Even with a system that doesn’t offer all the specialty-specific features I’d prefer, even with a system that doesn’t provide 2014 MU certification (yet), even with a system that doesn’t have all the connectedness I’d prefer – all of this pales when compared to working with a system that allows me to see what I want, when I want, and as much as I want in the resizable, moveable window way with which I’ve so quickly become accustomed. Multiple views of multiple stories are multiply wonderful.

Multiview is one of the most dramatic ways that computerized documentation trumps paper records on a day-to-day-what-really helps-with-patient-care functionality basis. A paper chart requires flipping back and forth; OPOC systems do, too. Multiview allows a provider’s brain to do what it does best: easily view, consider, and synthesize multiple, disparate factors. Gray matter, at least the vast majority of non-eidetic-memory gray matter, isn’t very good at remembering all the little details; computers excel at this. But, gray matter beats the digital pants off of silicon for processing the bejesus out of data when given a multifactorial view. Gray matter can consider connections and nuances related to the human condition that escape even the most sophisticated electronic brains. (Watson, Tianhe-2, Mira, and their ilk may soon overtake us on this, but not just yet. Plus, gray matter is far more portable.)

4-22-2014 5-42-29 AM

Multiview has become my documentation standard of care. If you haven’t been fortunate enough to experience multiview in your EHR/EMR system, you’re probably better off. It’s hard to miss what you’ve never known.

For me, I’m now fully spoiled. Anything less than complete multi-manipulable, multi-scalableable, and multi-viewable has become multi-unacceptable.
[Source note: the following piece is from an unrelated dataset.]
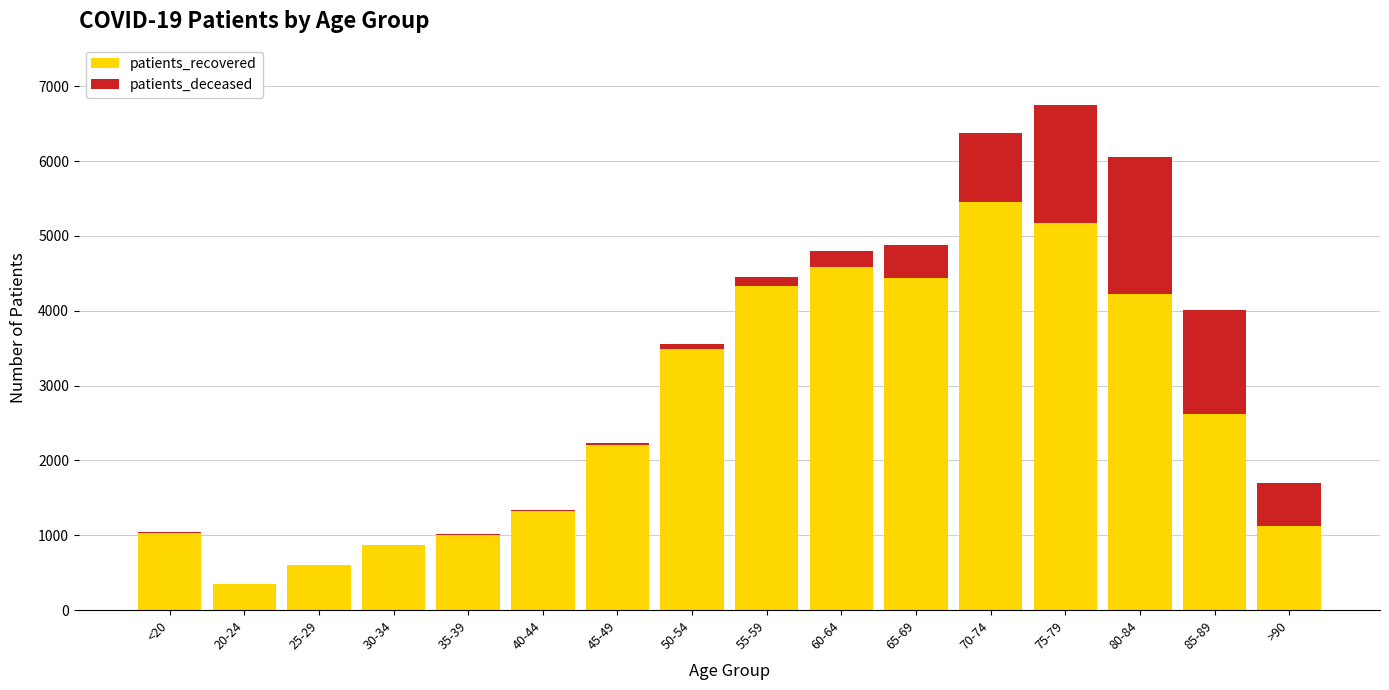

Which category has the highest value in the patients_recovered series?

70-74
It’s like trying to pretend that chuck roast is fine, that I don’t know the exquisite texture and flavor of filet mignon.

But I do. Multiview is prime cut.

From the trenches…

“I’m very interested in structure, how multiple stories are assembled in different ways; that is what memory does as well.” – Nicole Krauss

dr gregg

Dr. Gregg Alexander, a grunt in the trenches pediatrician at Madison Pediatrics, is Chief Medical Officer for Health Nuts Media, an HIT and marketing consultant, and sits on the board of directors of the Ohio Health Information Partnership (OHIP).